Bozoğlu'nun açıklamalarından satır başları şöyle: 

  • Alpu termik santrali Eskişehir il merkezine 32 kilometre, Tepebaşı ilçe merkezine 25 kilometre, Gündüzler Mahallesi’ne 5 kilometre, Kozlubel Mahallesi’ne 3 kilometre ve Beyazaltın Mahallesi’ne 1,5 kilometre mesafede yer alacak. Yani yerleşim yerlerine oldukça yakın bir bölgede yapılması planlanıyor.
  • Alpu termik santrali Eskişehir’de kentin en verimli topraklarında kurulacak. Bu tesis ile birlikte tarımsal üretimde büyük bir maddi kayıp yaşanacak. Tarım alanlarını, kömür sahaları ve kül depolama atık sahalarına çevirecekler. Bu da zaten dışa bağımlı tarım politikalarının daha da zarar göreceği anlamına geliyor.

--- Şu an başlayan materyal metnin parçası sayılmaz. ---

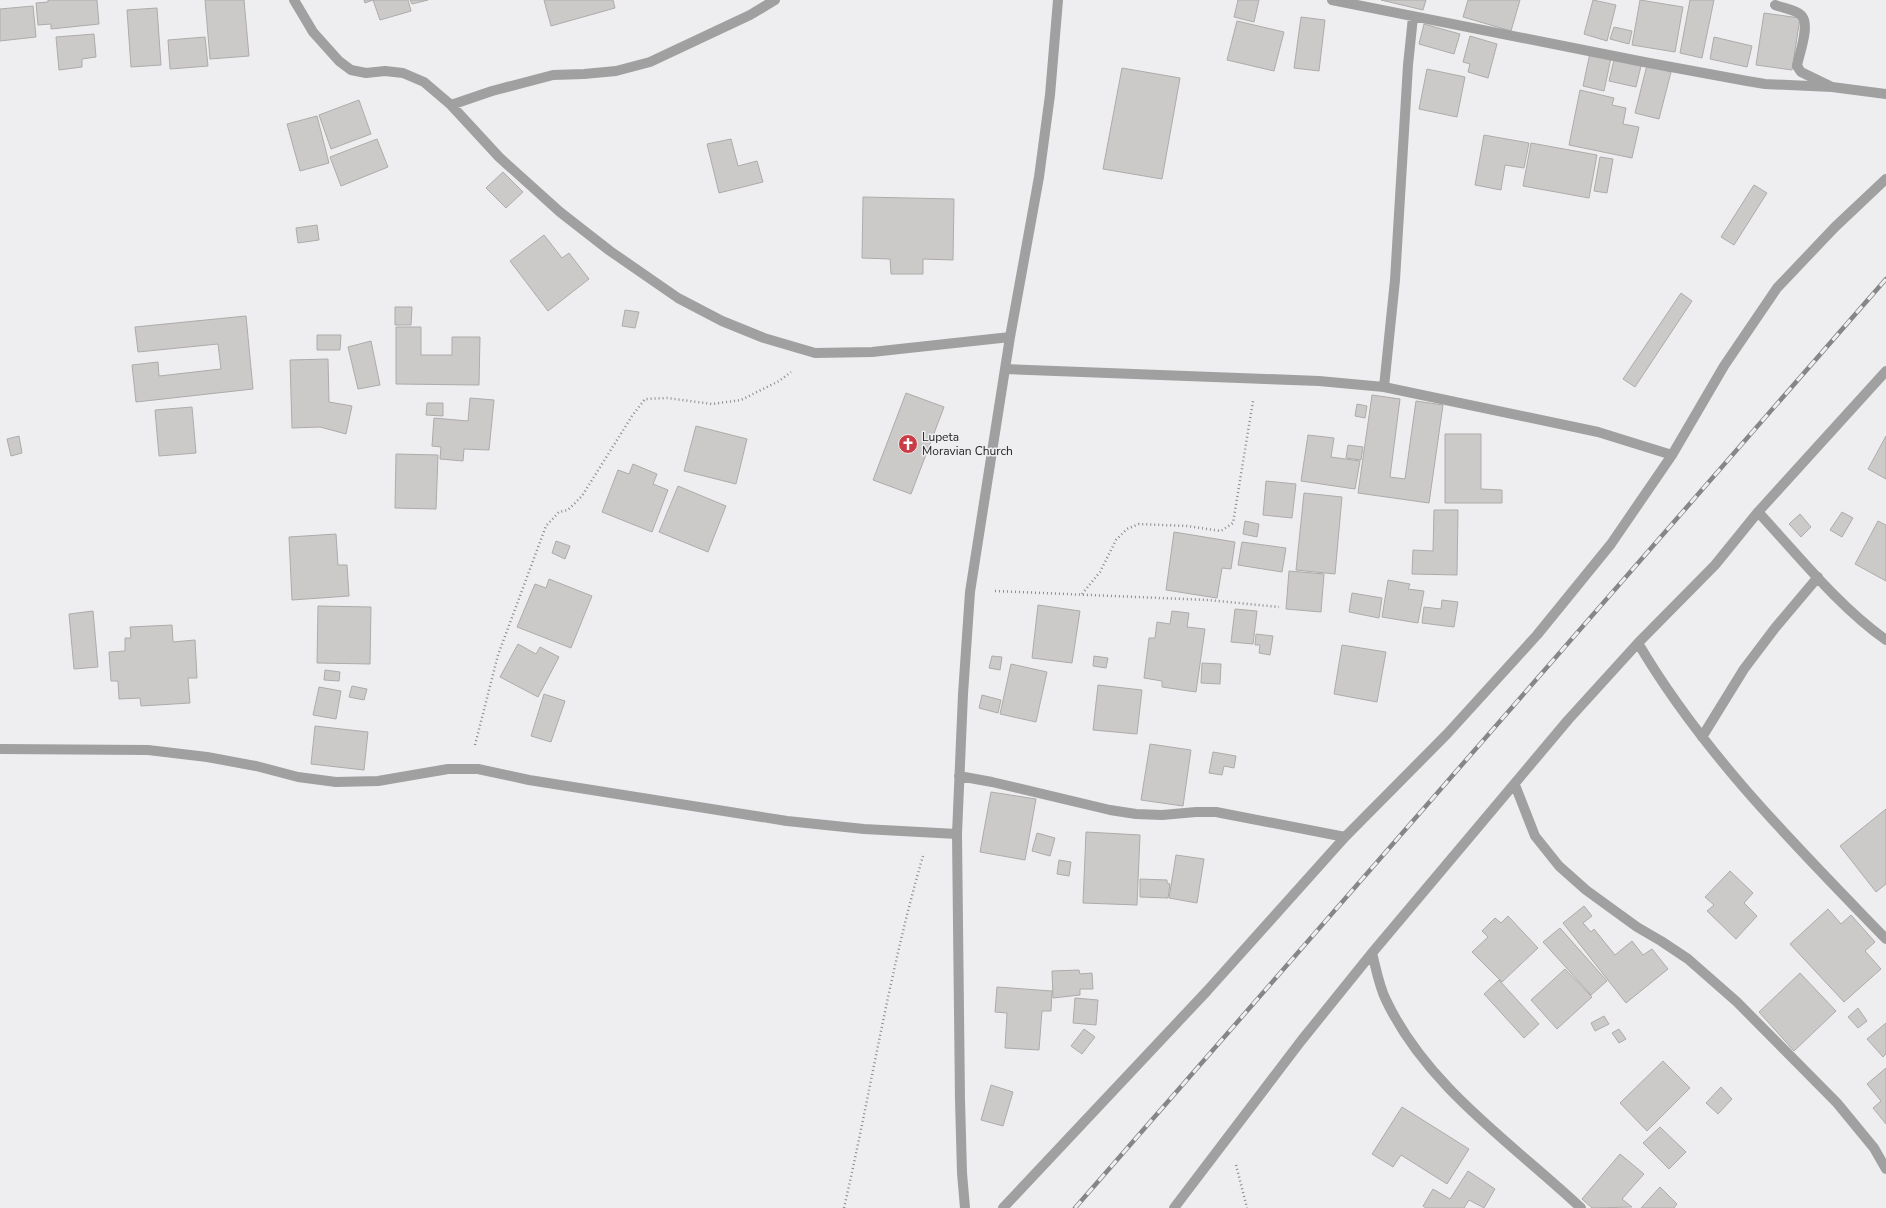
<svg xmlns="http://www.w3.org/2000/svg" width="1886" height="1208" viewBox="0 0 1886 1208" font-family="'Nunito Sans',sans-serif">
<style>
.building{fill:#cccac8;stroke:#aeacaa}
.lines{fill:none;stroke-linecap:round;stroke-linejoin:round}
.path{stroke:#8b8b8c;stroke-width:2.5;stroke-dasharray:1 3;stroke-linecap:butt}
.minor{stroke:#a1a0a0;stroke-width:10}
.rail-casing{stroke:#868687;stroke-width:4.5}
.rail{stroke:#eeeef0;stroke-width:3;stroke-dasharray:9;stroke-linecap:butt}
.labels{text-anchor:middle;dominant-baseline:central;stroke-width:3;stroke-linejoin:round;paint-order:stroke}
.poi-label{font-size:12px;fill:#252525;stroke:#eeeef0;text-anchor:start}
</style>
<rect width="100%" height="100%" fill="#eeeef0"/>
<path class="building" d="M48,0H97L99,24L51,29V24L38,25L36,3L48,2Z
M205,0H244L249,56L210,59Z
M364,0H408L411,11L380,20L373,0L365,3Z
M410,0H428L412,4Z
M544,0H613L615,8L551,26Z
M1238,0H1259L1254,22L1234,17Z
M1381,0H1426L1423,10Z
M1468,0H1520L1511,31L1463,17Z
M1593,0L1616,5L1607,41L1584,34Z
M1640,0L1683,7L1675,52L1632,45Z
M1690,0H1714L1702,58L1680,53Z
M33,6L36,37L0,41V9Z
M157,8L161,65L131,67L127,10Z
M1764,13L1800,18L1792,70L1756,65Z
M1301,17L1325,20L1319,71L1294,68Z
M1237,21L1284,32L1274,71L1227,60Z
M1424,24L1460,34L1454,54L1419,44Z
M1614,27L1632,31L1629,44L1610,39Z
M94,34L96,57L82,59V67L59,70L56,37Z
M1470,36L1497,44L1488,78L1468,72L1470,64L1463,62Z
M205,37L208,66L170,69L168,40Z
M1714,37L1752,46L1747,67L1710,59Z
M1590,53L1611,58L1604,91L1583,86Z
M1614,60L1641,66L1636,87L1609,81Z
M1647,65L1671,72L1659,119L1635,113Z
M1122,68L1180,78L1162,179L1103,169Z
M1427,69L1465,77L1457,117L1419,109Z
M1580,90L1614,98L1612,105L1626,108L1623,124L1639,127L1632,158L1569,145Z
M359,100L371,134L331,149L319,115Z
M317,116L329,163L300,171L287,124Z
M1484,135L1529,143L1524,168L1505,165L1501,190L1475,185Z
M377,139L388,167L341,186L330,157Z
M731,139L738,166L757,161L763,182L719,193L707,144Z
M1531,143L1597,155L1589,198L1523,186Z
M1600,157L1613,159L1607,193L1594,191Z
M503,172L523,192L506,208L486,188Z
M1754,185L1767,193L1734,245L1721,237Z
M863,197L954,199L953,260L923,259V274H891L890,259L862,258Z
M317,225L319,240L298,243L296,228Z
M544,235L562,258L569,253L589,279L548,311L510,261Z
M1681,293L1692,301L1635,387L1623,379Z
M395,307H412L411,325H395Z
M625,310L639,312L635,328L622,326Z
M246,316L253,389L136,402L132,365L158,362L159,376L221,369L218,344L138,352L135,327Z
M396,327H421V355H452V337H480L479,385L396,384Z
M317,335H341L340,350H317Z
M371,341L380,385L358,389L348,347Z
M328,359L329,402L352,406L346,434L320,427L292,428L290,360Z
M906,393L944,407L911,494L873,480Z
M1372,395L1400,399L1390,477L1405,479L1416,401L1443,405L1429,503L1358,493Z
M470,398L494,400L489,450L464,449L463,461L440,459L441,447L432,446L434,418L468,421Z
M427,403H443V416L426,415Z
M1357,404L1367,406L1365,418L1355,416Z
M192,407L196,453L159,456L155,410Z
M696,426L747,439L736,484L684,471Z
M1445,434H1481V489L1502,490V503H1445Z
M1308,435L1334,438L1331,457L1360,461L1355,489L1301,481Z
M19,436L22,453L11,456L7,439Z
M1886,436V479L1868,469Z
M1348,445L1363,447L1361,460L1346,458Z
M396,454L438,455L436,509L395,508Z
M633,464L657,474L653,484L668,490L652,532L602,512L618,470L629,474Z
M1266,481L1296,484L1292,518L1263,515Z
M678,486L726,506L708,552L659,532Z
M1304,493L1342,497L1335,574L1296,570Z
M1434,510H1458L1457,575L1412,574L1413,550L1433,551Z
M1842,512L1853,518L1842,537L1830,530Z
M1800,514L1811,527L1801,537L1789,524Z
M1245,521L1259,524L1257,537L1243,534Z
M1878,521L1886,525V581L1855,564Z
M1174,532L1235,542L1231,569L1222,568L1217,598L1166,590Z
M336,534L338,565H347L349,596L292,600L289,537Z
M556,541L570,546L565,559L552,553Z
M1242,542L1286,548L1282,572L1238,565Z
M1289,571L1324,574L1321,612L1286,609Z
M549,579L592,596L571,648L517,627L535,584L546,588Z
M1388,580L1410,584L1408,589L1424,591L1418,623L1382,617Z
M1352,593L1382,598L1379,618L1349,612Z
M1442,600L1458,602L1454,627L1422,623L1424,607L1441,609Z
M1038,605L1080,611L1072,663L1032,658Z
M318,606L371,607L370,664L317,663Z
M1235,609L1257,611L1253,644L1231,642Z
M93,611L98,667L74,669L69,614Z
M1172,611L1189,613L1187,627L1205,629L1196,692L1162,687V681L1144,678L1149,638H1155L1157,622L1170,624Z
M172,625L173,642L195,640L197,678H188L190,703L141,706L140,698L119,699L118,681H111L109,652L125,651V638H131L130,627Z
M1256,634L1273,636L1270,655L1259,653L1260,645H1255Z
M518,644L536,654L540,647L559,657L538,697L500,677Z
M1342,645L1386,652L1377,702L1334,694Z
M992,656L1002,657L1000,670L989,668Z
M1094,656L1108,658L1106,668L1093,666Z
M1202,663L1221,664L1220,684L1201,683Z
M1011,664L1047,672L1036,722L1000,714Z
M325,670L340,672L339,681L324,680Z
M1098,685L1142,690L1137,734L1093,730Z
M352,686L367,689L364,700L349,697Z
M319,687L341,691L336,719L313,715Z
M544,694L565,701L551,742L531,736Z
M982,695L1001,700L998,713L979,708Z
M315,726L368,732L364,770L311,764Z
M1150,744L1191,750L1183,806L1141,800Z
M1213,752L1236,756L1234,768L1224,766L1222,775L1209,773Z
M991,792L1036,799L1025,860L980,852Z
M1886,809V884L1876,892L1840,846Z
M1086,832L1140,835L1137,905L1083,903Z
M1037,833L1055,838L1050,856L1032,851Z
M1176,855L1204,859L1197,903L1169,898Z
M1059,860L1071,862L1069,876L1057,874Z
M1730,871L1753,893L1744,903L1757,916L1736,939L1707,911L1714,905L1705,897Z
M1140,879L1167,880V883L1170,884L1168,898L1140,897Z
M1584,906L1592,916L1583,923L1591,932L1594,929L1615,955L1632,941L1643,955L1652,949L1668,969L1626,1003L1563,923Z
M1828,909L1841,924L1851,915L1875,942L1865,951L1881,969L1844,1002L1790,944Z
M1508,916L1538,948L1502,982L1472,952L1488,937L1482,931L1495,918L1501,923Z
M1560,928L1607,981L1591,995L1543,942Z
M1565,969L1592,997L1557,1029L1531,1000Z
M1079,970L1080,974L1092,973L1093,989H1080V995L1053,998L1052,971Z
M1800,973L1836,1011L1794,1051L1759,1012Z
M1499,980L1539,1024L1524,1038L1484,994Z
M997,987L1052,991L1051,1011H1042L1039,1050L1005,1048L1007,1013L995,1012Z
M1075,998L1098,1000L1096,1025L1073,1023Z
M1858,1008L1867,1021L1858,1028L1848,1017Z
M1604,1016L1609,1024L1595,1031L1591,1023Z
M1886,1023V1054L1883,1057L1867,1039Z
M1084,1029L1095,1037L1082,1054L1071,1046Z
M1619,1029L1626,1039L1619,1043L1612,1033Z
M1663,1061L1690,1088L1647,1131L1620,1103Z
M1886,1068V1124L1873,1108L1881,1101L1867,1084Z
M991,1085L1013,1092L1003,1126L981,1120Z
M1721,1087L1732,1099L1718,1114L1706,1103Z
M1402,1107L1469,1149L1447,1184L1401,1155L1393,1167L1372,1154Z
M1660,1127L1686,1152L1669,1169L1643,1143Z
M1620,1154L1644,1174L1622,1199L1632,1207L1592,1208L1582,1199Z
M1468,1171L1495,1189L1484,1208L1469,1200L1464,1208H1426L1423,1206L1433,1189L1450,1199Z
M1660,1187L1677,1204L1674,1208H1641Z"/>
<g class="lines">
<path class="path" d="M995,591L1208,600L1279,607
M1082,594L1100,572L1116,540L1127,529L1139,524L1187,526L1221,531L1233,523L1253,401
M475,745L498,655L546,526L559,512L568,510L582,496L632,416L645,399L667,398L712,404L741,400L779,381L791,372
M1236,1165L1247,1208
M844,1208C871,1091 889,972 923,856"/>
<path class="minor" d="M294,0L313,32L339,61L351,70L366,73L385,71L403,73L424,82L451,105L499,157L560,212L610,251L678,298L722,321L764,338L815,353L872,352L1010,337
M1332,0L1644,62L1747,81L1765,84L1832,87
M1775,5C1783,8 1796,10 1801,15C1811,24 1799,54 1797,66L1801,72L1832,87L1886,94
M451,105L492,91L553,75L584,74L616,71L650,62L750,15L775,0
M1005,369L1319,381L1384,387L1598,432L1672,455
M1384,387L1395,280L1408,65L1413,17
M1758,512C1799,556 1837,605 1886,640
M1638,643C1704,755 1796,846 1886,939
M1702,737L1744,669L1775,628L1818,577
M0,749L148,750L207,757L256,766L298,777L336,782L378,781L448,769H478L529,780L787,821L864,829L957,834
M959,776L992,782L1110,810L1136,814L1162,815L1196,812H1216L1345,837
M1515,785L1535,836L1559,866L1586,890L1637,927L1661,941L1688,959L1737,1002L1837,1103L1874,1148L1886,1169
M1372,953C1376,968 1379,986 1386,1000C1427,1087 1513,1144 1581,1208
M965,1208L962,1173L960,1100L957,834L963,694L970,592L1010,337L1039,177L1050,95L1058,0
M1003,1208L1207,991L1345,837L1447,734L1537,635L1611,544L1672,455L1724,366L1777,288L1835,227L1886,179
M1174,1208L1301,1041L1372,953L1568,720L1638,643L1715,565L1758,512L1886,371"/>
<defs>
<path id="rail" d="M1075,1208L1886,279"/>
</defs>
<use href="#rail" class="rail-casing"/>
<use href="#rail" class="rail"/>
</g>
<defs>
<symbol id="church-disc" viewBox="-11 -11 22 22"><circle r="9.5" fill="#cb3c45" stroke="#eeeef0"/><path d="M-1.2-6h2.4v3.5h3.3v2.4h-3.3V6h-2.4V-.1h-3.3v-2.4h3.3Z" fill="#fff"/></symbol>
</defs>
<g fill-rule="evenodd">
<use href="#church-disc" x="897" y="433" width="22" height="22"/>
</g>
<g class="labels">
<g class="poi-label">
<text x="922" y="437">Lupeta<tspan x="922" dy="14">Moravian Church</tspan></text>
</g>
</g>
</svg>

  • Bu tesis üniversite ve havalimanına da çok yakın. Gençlerin partikül madde, kükürt dioksit gibi zehirli kanserojen etkili gazlardan etkileneceğini söyleyebiliriz.
  • Kimileri bu tesisin çok teknolojik olacağını söylüyor ama şunu açıkça vurgulamak lazım dünyadaki en geri teknoloji termik santrallerdir. Bu teknolojide sadece baca gazı sistemleri değiştirilerek yenilenme süreci yürütülmekte. Bu nedenle de müthiş bir teknoloji olduğu, kirli bir teknoloji olmadığı yönündeki söylemler bilimsel gerçeği yansıtmıyor. Bunlar algı oluşturma amacıyla söylenen ifadeler. Dolayısıyla Türkiye’nin nadir havası temiz olan bölgelerinden birisinin daha havasının kirletilmesi riski ile karşı karşıyayız. Burada  kapalı ocak kömür madenciliği gerçekleştirilecek. Hem kömür hem kül depolanacak hem de bacasından gaz çıkacak ve tüm bunlar ciddi kirliliğe neden olacak.
  • Projenin Çevresel Etki Değerlendirme (ÇED) olumlu kararı henüz çıkmadı. 26 Ocak’tan sonra ihalesi yapılacak. ÇED başvuru dosyasından ÇED sürecinin Çevre ve Şehircilik Bakanlığı tarafından nasıl kabul edildiğine şaşırdık. Aslında baştan ölü doğmuş bir proje çünkü çevre planları değişmeden, bölge enerji üretim alanı olarak belirlenmeden ÇED başvuru dosyası kabul edilmiş. Yani Çevre Düzeni Planı’na uygun olmayan bir planlama ile karşı karşıyayız. Normalde Bakanlığın bu uygunsuzlukları görüp proje dosyasını reddetmesi gerekirdi.
  • Çıkan sera gazları tüm dünyayı olumsuz etkiliyor. Paris Antlaşması’ndan bu yana dünyada yüzde 1’lik bir sera gazı emisyon artışı olduğunu görüyoruz. Yani dünyadaki karbondioksit miktarı artmaya devam ediyor. Türkiye bu duruma belki mevcuttaki tesisleriyle çok fazla katkı sağlamıyor gibi görünse de Çanakkale, Zonguldak, Eskişehir ve Akdeniz bölgesinde planlanan termik santraller ile dünyanın bu krizine çok ciddi katkı sunmaya devam edecek. Bu da tabii bize kuraklık, susuzluk, afetler, maddi ve manevi sorunlar olarak dönecek. Yapılması planlanan termik santral projesi Türkiye’nin 2013 İklim Değişikliği Stratejisi ve Eylem Planı ile de uyumlu değil.
  • Dünya Sağlık Örgütü, PM10 değerinin yılda 35 gün aşılması durumunda önlem alınması gerektiğini bildiriyor. Yani Eskişehir’in havası tertemiz. Eskişehirliler eğer kanser olmak istemiyorsa bu termik santrale engel olmalı.